Non-abelian extensions of infinite-dimensional Lie groups

TL;DR

This paper investigates non-abelian extensions of infinite-dimensional Lie groups, establishing a cohomological framework that reduces complex extension problems to abelian cases and introduces smooth crossed modules as a key tool.

Contribution

It develops a cohomological classification of non-abelian Lie group extensions using smooth outer actions and introduces the concept of smooth crossed modules for analysis.

Findings

Extension classes form a principal homogeneous space over a cohomology group.

Obstruction classes determine the existence of extensions.

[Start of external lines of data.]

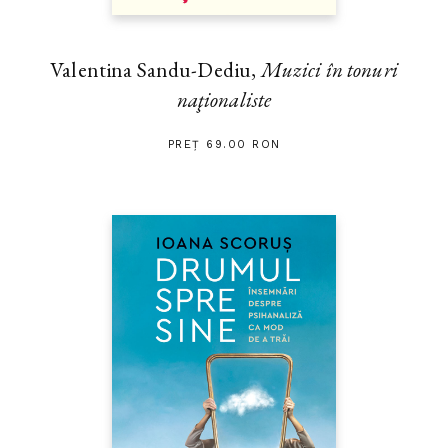
Valentina Sandu-Dediu,
Muzici în tonuri
naţionaliste
PREȚ 69.00 RON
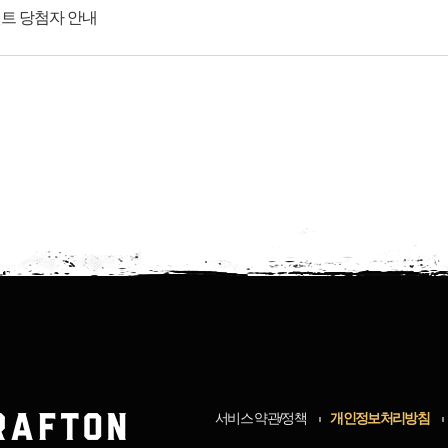
벤트 당첨자 안내
서비스 약관/정책
개인정보처리방침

Reduction of non-abelian extension problems to abelian cases.

Abstract

In this paper we study non-abelian extensions of a Lie group $G$ modeled on a locally convex space by a Lie group $N$. The equivalence classes of such extension are grouped into those corresponding to a class of so-called smooth outer actions $S$ of $G$ on $N$. If $S$ is given, we show that the corresponding set $\Ext(G,N)_S$ of extension classes is a principal homogeneous space of the locally smooth cohomology group $H^2_{ss}(G,Z(N))_S$. To each $S$ a locally smooth obstruction class $\chi(S)$ in a suitably defined cohomology group $H^3_{ss}(G,Z(N))_S$ is defined. It vanishes if and only if there is a corresponding extension of $G$ by $N$. A central point is that we reduce many problems concerning extensions by non-abelian groups to questions on extensions by abelian groups, which have been dealt with in previous work. An important tool is a Lie theoretic concept of a smooth crossed module $\alpha : H \to G$, which we view as a central extension of a normal subgroup of $G$.